* Is High or Low Best: Lower is Better
Public Relations (PR) as a Percentage of Total Marketing Expense measures the expense incurred by the Public Relations (PR) function in relation to the total expense incurred by the company's Marketing Department over the same period of time. A relatively high value for this metric may be related to a number of factors, including highly manual (i.e., error and rework prone) PR processes and procedures (e.g., using press conferences almost exclusively, etc.), excessive time spent on low-value work (e.g., scheduling meetings or public events, printing, scanning, etc.), overstaffing, general inefficiencies within PR processes (e.g., inefficient public event planning, poor coordination with local or national media, untimely internal communications to company employees, etc.), and sub-par PR employee training and performance. While companies typically seek to streamline operations and employee positions to reduce expenses in the PR function, great care should be taken when doing so as too many layoffs can not only have a negative impact on company morale, but it can also make it that much more difficult to mold the public's perception of the company and its product offerings.

##########

--- Task goal ---
Can you print the whole text on PR expense as a percentage of total marketing expense, word for word?

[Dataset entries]

##########

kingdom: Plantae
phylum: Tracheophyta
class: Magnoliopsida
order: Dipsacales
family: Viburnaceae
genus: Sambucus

##########

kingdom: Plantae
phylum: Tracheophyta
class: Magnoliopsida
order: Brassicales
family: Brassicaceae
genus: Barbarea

##########

--- Output of the exercise ---
* Is High or Low Best: Lower is Better
Public Relations (PR) as a Percentage of Total Marketing Expense measures the expense incurred by the Public Relations (PR) function in relation to the total expense incurred by the company's Marketing Department over the same period of time. A relatively high value for this metric may be related to a number of factors, including highly manual (i.e., error and rework prone) PR processes and procedures (e.g., using press conferences almost exclusively, etc.), excessive time spent on low-value work (e.g., scheduling meetings or public events, printing, scanning, etc.), overstaffing, general inefficiencies within PR processes (e.g., inefficient public event planning, poor coordination with local or national media, untimely internal communications to company employees, etc.), and sub-par PR employee training and performance. While companies typically seek to streamline operations and employee positions to reduce expenses in the PR function, great care should be taken when doing so as too many layoffs can not only have a negative impact on company morale, but it can also make it that much more difficult to mold the public's perception of the company and its product offerings.